The most recent, Gothic iteration of the churche's interior was built between 1342 and 1390 and embellished over the course of time, and nowadays it is the Baroque flourishes that steal the show. At one end, the elaborate gold confessio of St. Adalbert is situated, a stunning piece modelled on the tomb of St. Peter in Rome. St. Adalbert remains are the most important Catholic relic in the country. The cathedral also contains a crypt, accessible near the entrance, which holds Poland’s oldest gravestone, the coffins of the country’s past primates (the bishop variety, not mere placental mammals), and the pattern of the tiled floor (which also appears on the 10zł note). The bell tower is open in summer, offering a nice panorama of the town and is only 231 steps to negotiate.
NOTE: Sightseeing is not possible on Sundays.
Guided tours of the Cathedral are available, read our listing for more details!
The ceiling of the Cathedral, defined by gothic arches and supporting brick columns. Photo by Diego Delso, delso.photo.
If your eyes are still hankering for the sight of more treasure after a trip to the Cathedral, head to the Gniezno Archdiocese Museum to view a lavish collection of ecclesiastical riches: golden goblets, embroidered vestments, state gifts received by cardinals, oil paintings, coffin portraits and even a chalice purporting to have once belonged to St. Adalbert are all presented here. A feast for the eyes that is sure to present moral dilemmas for kleptomaniacs.

Holy Trinity Church
While you might be feeling a bit 'churched out' after visiting the first two venues, the Holy Trinity Church with a Gothic tower, features a ‘millennium clock’ complete with a moving figure of our mate, St. Adalbert! Outside are the only skeletal remains of the ancient city walls which once ringed Gniezno.

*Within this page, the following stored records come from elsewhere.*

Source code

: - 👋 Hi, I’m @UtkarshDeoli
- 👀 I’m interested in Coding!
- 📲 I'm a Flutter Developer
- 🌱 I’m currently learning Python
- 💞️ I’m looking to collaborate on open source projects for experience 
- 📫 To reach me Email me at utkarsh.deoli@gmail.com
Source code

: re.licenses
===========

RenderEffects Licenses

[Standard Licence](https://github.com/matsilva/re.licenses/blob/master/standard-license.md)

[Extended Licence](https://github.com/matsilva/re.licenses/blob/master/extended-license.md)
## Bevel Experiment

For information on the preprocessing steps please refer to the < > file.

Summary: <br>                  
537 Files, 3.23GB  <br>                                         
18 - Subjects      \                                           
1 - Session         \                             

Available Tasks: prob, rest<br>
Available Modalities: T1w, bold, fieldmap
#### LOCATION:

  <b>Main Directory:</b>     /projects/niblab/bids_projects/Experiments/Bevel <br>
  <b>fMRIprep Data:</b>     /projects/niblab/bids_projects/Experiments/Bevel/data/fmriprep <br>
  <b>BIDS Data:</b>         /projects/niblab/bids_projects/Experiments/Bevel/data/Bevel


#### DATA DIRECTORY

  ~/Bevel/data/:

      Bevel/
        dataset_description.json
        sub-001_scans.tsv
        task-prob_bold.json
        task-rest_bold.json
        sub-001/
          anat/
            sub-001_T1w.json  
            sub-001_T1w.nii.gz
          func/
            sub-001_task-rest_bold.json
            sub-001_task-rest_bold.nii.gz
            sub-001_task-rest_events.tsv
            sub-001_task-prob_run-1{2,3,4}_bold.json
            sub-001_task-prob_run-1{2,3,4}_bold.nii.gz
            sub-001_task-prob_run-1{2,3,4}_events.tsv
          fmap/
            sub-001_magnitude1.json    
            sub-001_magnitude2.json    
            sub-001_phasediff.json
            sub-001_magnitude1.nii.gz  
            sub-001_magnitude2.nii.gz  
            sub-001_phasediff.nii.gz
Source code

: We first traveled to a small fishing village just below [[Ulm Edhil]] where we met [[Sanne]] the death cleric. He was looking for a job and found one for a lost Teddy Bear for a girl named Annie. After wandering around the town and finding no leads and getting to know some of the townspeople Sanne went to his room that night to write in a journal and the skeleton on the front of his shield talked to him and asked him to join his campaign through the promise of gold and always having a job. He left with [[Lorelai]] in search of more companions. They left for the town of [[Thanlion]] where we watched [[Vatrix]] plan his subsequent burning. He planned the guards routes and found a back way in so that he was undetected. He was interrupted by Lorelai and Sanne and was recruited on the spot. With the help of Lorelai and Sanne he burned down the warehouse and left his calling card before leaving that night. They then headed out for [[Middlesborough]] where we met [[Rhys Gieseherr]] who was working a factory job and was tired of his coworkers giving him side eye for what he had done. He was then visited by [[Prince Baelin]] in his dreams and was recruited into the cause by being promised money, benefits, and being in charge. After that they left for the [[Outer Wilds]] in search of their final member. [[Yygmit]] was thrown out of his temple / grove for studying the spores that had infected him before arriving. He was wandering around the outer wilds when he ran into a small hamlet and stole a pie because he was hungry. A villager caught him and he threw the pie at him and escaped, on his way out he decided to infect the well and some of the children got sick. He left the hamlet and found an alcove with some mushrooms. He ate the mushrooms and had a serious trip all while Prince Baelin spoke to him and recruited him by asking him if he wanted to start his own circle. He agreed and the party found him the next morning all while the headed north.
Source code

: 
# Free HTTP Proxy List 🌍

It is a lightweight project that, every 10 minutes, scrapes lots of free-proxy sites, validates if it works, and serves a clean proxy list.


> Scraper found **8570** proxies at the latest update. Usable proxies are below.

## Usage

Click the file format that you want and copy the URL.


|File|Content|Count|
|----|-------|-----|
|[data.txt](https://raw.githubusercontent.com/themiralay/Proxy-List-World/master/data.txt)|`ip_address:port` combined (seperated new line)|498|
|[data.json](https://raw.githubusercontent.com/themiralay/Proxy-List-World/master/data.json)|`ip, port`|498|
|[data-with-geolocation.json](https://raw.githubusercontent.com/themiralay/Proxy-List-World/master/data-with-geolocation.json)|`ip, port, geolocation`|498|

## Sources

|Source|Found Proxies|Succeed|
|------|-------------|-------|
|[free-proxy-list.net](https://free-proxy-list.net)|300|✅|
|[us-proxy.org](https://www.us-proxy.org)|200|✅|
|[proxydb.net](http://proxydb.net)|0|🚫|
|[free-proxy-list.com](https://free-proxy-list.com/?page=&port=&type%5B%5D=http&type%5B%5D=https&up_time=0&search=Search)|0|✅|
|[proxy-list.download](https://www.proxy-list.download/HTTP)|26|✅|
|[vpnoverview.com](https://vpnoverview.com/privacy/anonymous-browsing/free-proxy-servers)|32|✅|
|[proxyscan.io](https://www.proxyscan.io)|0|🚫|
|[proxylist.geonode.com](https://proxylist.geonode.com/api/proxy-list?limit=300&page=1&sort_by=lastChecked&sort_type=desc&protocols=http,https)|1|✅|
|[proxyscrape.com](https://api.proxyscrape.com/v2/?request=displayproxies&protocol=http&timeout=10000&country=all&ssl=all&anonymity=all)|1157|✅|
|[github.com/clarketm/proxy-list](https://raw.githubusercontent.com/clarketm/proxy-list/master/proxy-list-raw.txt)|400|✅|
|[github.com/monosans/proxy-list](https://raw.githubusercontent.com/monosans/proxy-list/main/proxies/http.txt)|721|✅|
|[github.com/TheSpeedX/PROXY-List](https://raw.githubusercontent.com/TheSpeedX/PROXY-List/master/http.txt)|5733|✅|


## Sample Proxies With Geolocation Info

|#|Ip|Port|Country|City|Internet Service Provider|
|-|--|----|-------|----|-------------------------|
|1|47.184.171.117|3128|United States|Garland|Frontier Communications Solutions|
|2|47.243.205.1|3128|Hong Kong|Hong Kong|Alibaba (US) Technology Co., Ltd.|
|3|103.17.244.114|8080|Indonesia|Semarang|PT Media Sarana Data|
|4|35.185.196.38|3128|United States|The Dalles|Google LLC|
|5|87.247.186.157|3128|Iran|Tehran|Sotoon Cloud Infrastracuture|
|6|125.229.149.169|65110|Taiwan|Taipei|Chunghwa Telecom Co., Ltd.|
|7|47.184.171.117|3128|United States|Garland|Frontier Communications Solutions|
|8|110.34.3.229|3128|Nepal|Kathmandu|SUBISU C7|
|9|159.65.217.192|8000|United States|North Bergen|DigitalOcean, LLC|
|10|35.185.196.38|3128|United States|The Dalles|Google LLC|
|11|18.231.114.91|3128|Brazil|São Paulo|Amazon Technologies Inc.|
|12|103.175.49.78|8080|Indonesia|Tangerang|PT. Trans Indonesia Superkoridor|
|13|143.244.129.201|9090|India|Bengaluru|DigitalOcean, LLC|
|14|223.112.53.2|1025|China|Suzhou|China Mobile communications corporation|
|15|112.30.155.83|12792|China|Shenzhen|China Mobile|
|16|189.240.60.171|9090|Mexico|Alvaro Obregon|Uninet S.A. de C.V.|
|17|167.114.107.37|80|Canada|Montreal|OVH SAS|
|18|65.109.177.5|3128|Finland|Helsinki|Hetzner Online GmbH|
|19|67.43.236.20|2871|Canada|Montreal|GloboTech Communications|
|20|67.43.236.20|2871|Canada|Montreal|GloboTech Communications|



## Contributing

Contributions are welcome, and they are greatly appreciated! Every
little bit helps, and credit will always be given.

The Museum of the Origins of the Polish State, housed in a not-so attractive communist-era building, offers more archaeological displays that are less ecclesiastical, however, through the other media available, the museum's interpretation over all is still angled on a pro-church bias. Of particular note, on of the inhouse films presented speaks of the might of the Polish empire and Christian religion with the "brave and just soldiers of the great King Boleslaus" pitted against "hordes of savage Pagans". The institution is set up more for school children, but it will keep you stimulated nevertheless.


Where to Eat & Drink in Gniezno?

Gniezno received its city charter in 1285, as a bustling area of commerce developed around its market square (Rynek). As would be expected, the historic centre is where you will find the right balance of food and atmosphere. Around here, we really like Misz Masz Café for their coffee, bistro food and youthful atmosphere. Out a little further, vegans should take note of Taka Karma for their superb range of sandwiches, veggie bowls and smoothies. For beer and heavy-duty cuisine, Dobry Browar, a few streets away from the Rynek, should be your port of call. For the obligatory Italian and Polish fixture in town, La Dolce Vita is located just down the road in a repurposed military warehouse, beautiful and rustic.